Many student loan buyers face a difficult decision when they buy a home.
Mortgage lenders generally require a 20% down payment on the home in order to avoid Private Mortgage Insurance, known as PMI. For this reason, many homebuyers opt to set aside 20% before making a purchase.
The dilemma for student loan borrowers is that each dollar that is used towards a down payment, is a dollar that cannot be used to pay down student loans.
Is it better to pay down student loans and live with PMI?
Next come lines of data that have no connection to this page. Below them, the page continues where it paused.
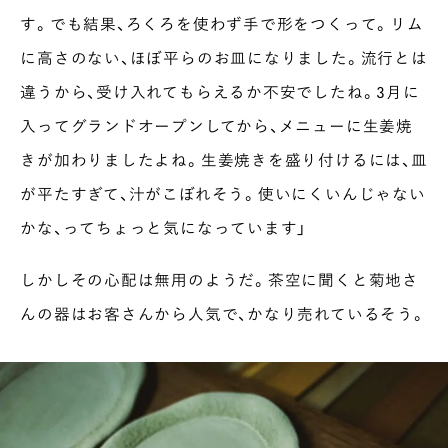
す。でも結果、ろくろを使わず手で形をつくって。リム
に高さのない、ほぼ平らのお皿になりました。流行とは
違うから、受け入れてもらえるか不安でしたね。３月に
入ってグランドオープンしてから、メニューに生姜焼
きが加わりましたよね。生姜焼きを盛り付けるには、皿
が平たすぎて、汁がこぼれそう。使いにくいんじゃない
かな、ってちょっと気になっています」
しかしその心配は無用のようだ。茶空に聞くと菊地さ
んの器はお客さんから人気で、かなり売れているそう。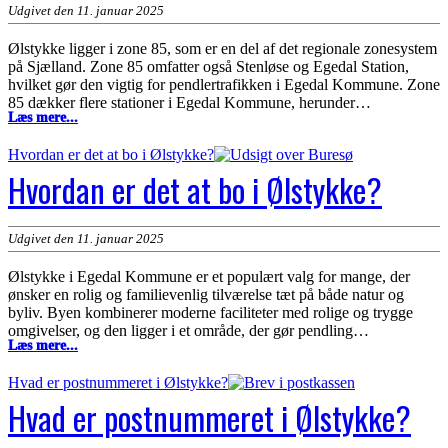
Udgivet den 11. januar 2025
Ølstykke ligger i zone 85, som er en del af det regionale zonesystem
på Sjælland. Zone 85 omfatter også Stenløse og Egedal Station,
hvilket gør den vigtig for pendlertrafikken i Egedal Kommune. Zone
85 dækker flere stationer i Egedal Kommune, herunder…
Hvilken
Læs mere...
zone
er
Hvordan er det at bo i Ølstykke?
Ølstykke?
Hvordan er det at bo i Ølstykke?
Udgivet den 11. januar 2025
Ølstykke i Egedal Kommune er et populært valg for mange, der
ønsker en rolig og familievenlig tilværelse tæt på både natur og
byliv. Byen kombinerer moderne faciliteter med rolige og trygge
omgivelser, og den ligger i et område, der gør pendling…
Hvordan
Læs mere...
er
det
Hvad er postnummeret i Ølstykke?
at
Hvad er postnummeret i Ølstykke?
bo
i
Ølstykke?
The short answer is that it depends.
Some borrowers may be tempted to live with PMI for a period of time in order to pay off some of their student loans. The advantage of this route is that borrowers can essentially turn high-interest student loan debt into low-interest mortgage debt. The cost of this maneuver is having to make PMI payments. For those with interest rates above 7 or 8%, it could be tempting.
The problem with making this move is that the decision isn’t one that can be made purely based upon interest rates. Tax implications and personal preferences also need to be considered.
There is an interest rate deduction for both student loans and mortgages. However, these deductions are not created equal.
The mortgage interest deduction is up to $10,000 per year and there is no income cap of phase out. The only limitation is that it can only be used on homes that cost less than $750,000 under the new tax law.
The student loan interest deduction is limited to $2,500 and the benefit starts to phase out for borrowers with AGIs above $65,000 and completely eliminated for single borrowers with and AGI above $80,000. These numbers jump to $135,000 and $165,000 respectively for married filing jointly borrowers.
A final consideration is the fact that only taxpayers who itemize can take advantage of the mortgage interest deduction, but those who take the standard deduction can still claim student loan interest.
Danger of Default
Another concern to keep in mind is the danger of default on two different loan types.
If you don’t pay your mortgage, you will eventually lose your house.
Falling behind on your student loan payments can lead to wage garnishments and devastating credit consequences, but student loan defaults don’t usually result in evictions.
Door Number Three
The PMI, student loan, and mortgage down payment considerations do not have just the two possible options.
Borrowers with high interest student loan debt should also consider refinancing their student loans. By going this route, a larger down payment on a home is possible without committing to long-term high-interest student debt.
Like mortgages, refinancing student loans requires credit approval. For this reason we usually suggest student loan refinancing be done long before the mortgage process starts, or once the loan is closed. If you are considering refinancing student loans while applying for a mortgage, be sure to consult with your mortgage lender to make sure that the student loan process does not cause issues with the mortgage.
Options for paying down existing debt or making a down payment on a home can be confusing.
However, by considering the tax consequences, default risks, and interest rates, consumers can find the solution that best fits their needs.